▸ Problem to work on
Check each line of the entries below for the word "learned", and copy out the ones that have it.
[Opening The records section]
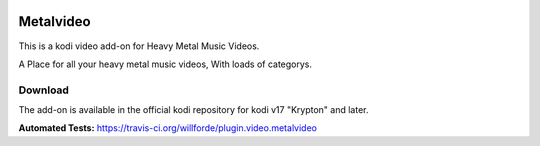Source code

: .. image:: https://travis-ci.org/willforde/plugin.video.metalvideo.svg?branch=master
    :target: https://travis-ci.org/willforde/plugin.video.metalvideo

.. image:: https://coveralls.io/repos/github/willforde/plugin.video.metalvideo/badge.svg?branch=master
    :target: https://coveralls.io/github/willforde/plugin.video.metalvideo?branch=master

.. image:: https://api.codacy.com/project/badge/Grade/b840d9b5a9a341d18c2c6161eb653954
    :target: https://www.codacy.com/app/willforde/plugin.video.metalvideo?utm_source=github.com&amp;utm_medium=referral&amp;utm_content=willforde/plugin.video.metalvideo&amp;utm_campaign=Badge_Grade

Metalvideo
==========
.. image:: resources/icon.png

This is a kodi video add-on for Heavy Metal Music Videos.

A Place for all your heavy metal music videos, With loads of categorys.

Download
--------
The add-on is available in the official kodi repository for kodi v17 "Krypton" and later.

.. image:: resources/screenshots/screenshot000.jpg
.. image:: resources/screenshots/screenshot001.jpg
.. image:: resources/screenshots/screenshot002.jpg

**Automated Tests:** https://travis-ci.org/willforde/plugin.video.metalvideo
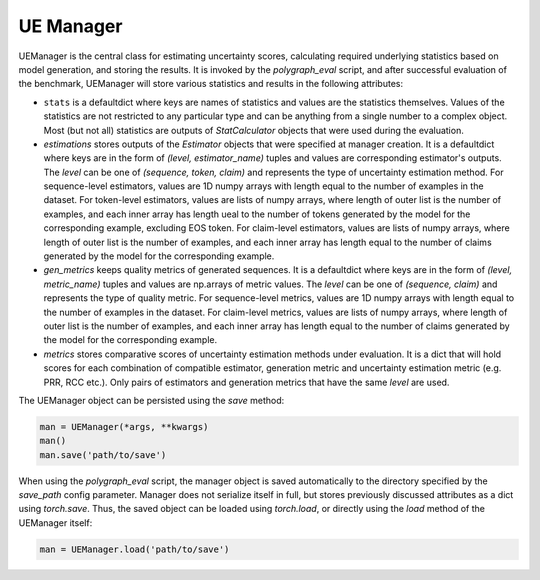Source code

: UE Manager
==========

UEManager is the central class for estimating uncertainty scores, calculating required underlying statistics based on model generation, and storing the results. It is invoked by the `polygraph_eval` script, and after successful evaluation of the benchmark, UEManager will store various statistics and results in the following attributes:

- ``stats`` is a defaultdict where keys are names of statistics and values are the statistics themselves. Values of the statistics are not restricted to any particular type and can be anything from a single number to a complex object. Most (but not all) statistics are outputs of `StatCalculator` objects that were used during the evaluation.
- `estimations` stores outputs of the `Estimator` objects that were specified at manager creation. It is a defaultdict where keys are in the form of `(level, estimator_name)` tuples and values are corresponding estimator's outputs. The `level` can be one of `(sequence, token, claim)` and represents the type of uncertainty estimation method. For sequence-level estimators, values are 1D numpy arrays with length equal to the number of examples in the dataset. For token-level estimators, values are lists of numpy arrays, where length of outer list is the number of examples, and each inner array has length ueal to the number of tokens generated by the model for the corresponding example, excluding EOS token. For claim-level estimators, values are lists of numpy arrays, where length of outer list is the number of examples, and each inner array has length equal to the number of claims generated by the model for the corresponding example.
- `gen_metrics` keeps quality metrics of generated sequences. It is a defaultdict where keys are in the form of `(level, metric_name)` tuples and values are np.arrays of metric values. The `level` can be one of `(sequence, claim)` and represents the type of quality metric. For sequence-level metrics, values are 1D numpy arrays with length equal to the number of examples in the dataset. For claim-level metrics, values are lists of numpy arrays, where length of outer list is the number of examples, and each inner array has length equal to the number of claims generated by the model for the corresponding example.
- `metrics` stores comparative scores of uncertainty estimation methods under evaluation. It is a dict that will hold scores for each combination of compatible estimator, generation metric and uncertainty estimation metric (e.g. PRR, RCC etc.). Only pairs of estimators and generation metrics that have the same `level` are used.

The UEManager object can be persisted using the `save` method:

.. code-block:: python

   man = UEManager(*args, **kwargs)
   man()
   man.save('path/to/save')

When using the `polygraph_eval` script, the manager object is saved automatically to the directory specified by the `save_path` config parameter. Manager does not serialize itself in full, but stores previously discussed attributes as a dict using `torch.save`. Thus, the saved object can be loaded using `torch.load`, or directly using the `load` method of the UEManager itself:

.. code-block:: python

   man = UEManager.load('path/to/save')
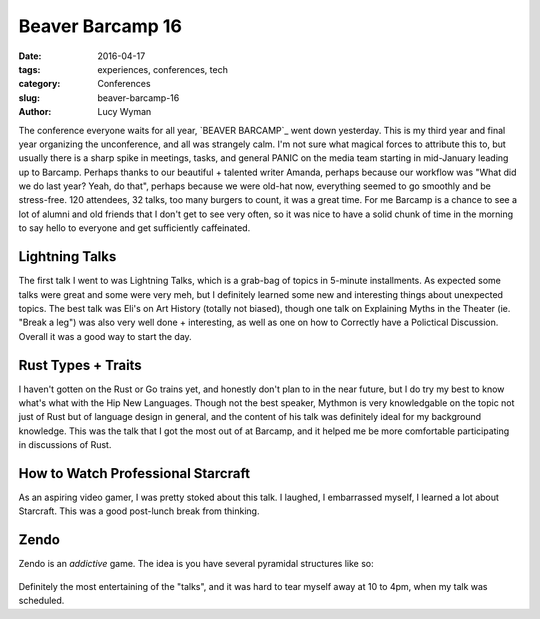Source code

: Beaver Barcamp 16
=================
:date: 2016-04-17
:tags: experiences, conferences, tech
:category: Conferences
:slug: beaver-barcamp-16
:author: Lucy Wyman


The conference everyone waits for all year, 
`BEAVER BARCAMP`_ went down yesterday.  This is my third
year and final year organizing the unconference, and all
was strangely calm.  I'm not sure what magical forces 
to attribute this to, but usually there is a sharp spike 
in meetings, tasks, and general PANIC on the media team 
starting in mid-January leading up to Barcamp.  Perhaps 
thanks to our beautiful + talented writer Amanda, perhaps 
because our workflow was "What did we do last year? Yeah, do
that", perhaps because we were old-hat now, everything seemed 
to go smoothly and be stress-free. 120 attendees, 32 talks, too many burgers to count, it was a 
great time. For me Barcamp is a chance to see a 
lot of alumni and old friends that I don't get to see very often,
so it was nice to have a solid chunk of time in the morning to 
say hello to everyone and get sufficiently caffeinated. 

Lightning Talks
---------------

The first talk I went to was Lightning Talks, which is a grab-bag
of topics in 5-minute installments. As expected some talks were 
great and some were very meh, but I definitely learned some new
and interesting things about unexpected topics. The best talk
was Eli's on Art History (totally not biased), though one talk
on Explaining Myths in the Theater (ie. "Break a leg") was 
also very well done + interesting, as well as one on how 
to Correctly have a Polictical Discussion.  Overall it was 
a good way to start the day.

Rust Types + Traits
-------------------

I haven't gotten on the Rust or Go trains yet, and honestly don't
plan to in the near future, but I do try my best to know what's 
what with the Hip New Languages. Though not the best speaker, 
Mythmon is very knowledgable on the topic not just of Rust but 
of language design in general, and the content of his talk was 
definitely ideal for my background knowledge.  This was 
the talk that I got the most out of at Barcamp, and it helped
me be more comfortable participating in discussions of Rust.

How to Watch Professional Starcraft
-----------------------------------

As an aspiring video gamer, I was pretty stoked about this
talk. I laughed, I embarrassed myself, I learned a lot about
Starcraft. This was a good post-lunch break from thinking.

Zendo
-----

Zendo is an *addictive* game. The idea is you have 
several pyramidal structures like so:

.. figure:: static/zendo.png
	:align: center
	:height: 400px

Definitely the most entertaining of the "talks", and 
it was hard to tear myself away at 10 to 4pm, when my
talk was scheduled.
[Closing The records section]
▸ Solved exercise
great and some were very meh, but I definitely learned some new
talk. I laughed, I embarrassed myself, I learned a lot about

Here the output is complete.